Fissure presents - Sim Chi Yin (b. 1978, Singapore)
Most people were silent, 2017
Two-channel video installation with sound, 3:40
"My work focuses on histories and memories in land and peoples, through a research-based practice and photographic and filmic installations of landscapes — human and non-human — with unseen, unspoken pasts."
This video diptych, made on an exhibition commission for the Nobel Peace Prize in 2017, pairs two landscapes with unseen complexities.
From the north peak of Mount Paektu — an active volcanic mountain divided between North Korea and China — we look into North Korea, which has conducted six nuclear tests since 2006.
The Cascade Mountains in Washington State, USA, was the source of the water for the Hanford B Reactor which manufactured the plutonium used in the world’s first nuclear test, Trinity, and in the bomb dropped on Nagasaki in August 1945.

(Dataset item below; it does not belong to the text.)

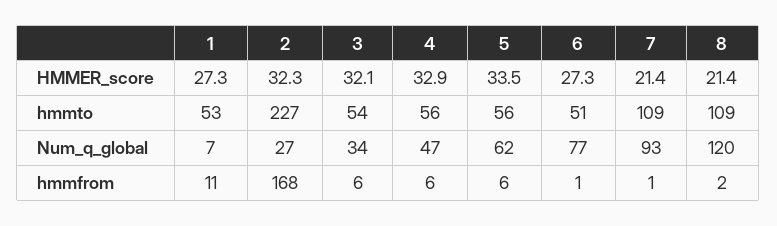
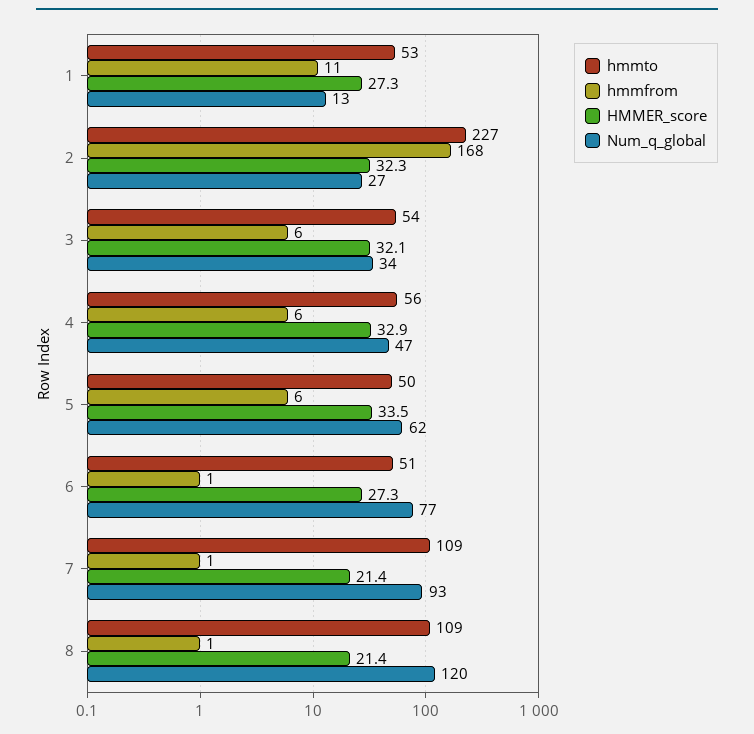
hmmto, 5: 56 -> 50
Num_q_global, 1: 7 -> 13
hmmfrom, 8: 2 -> 1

The two scenes, with a sound track that begins with propaganda music played on Pyongyang’s streets every morning, and ends with the words of the “father of the atomic bomb” J. Robert Oppenheimer — accompany a set of photographic diptychs of nuclear landscapes in North Korea and the United States, inviting the viewer to draw parallels, suspend their sense of place and ask questions of our moral judgements.
"In making this piece, I reflected on the aesthetics of horror, and on the tradition of the sublime in landscape painting and photography, as well as the nuclear sublime."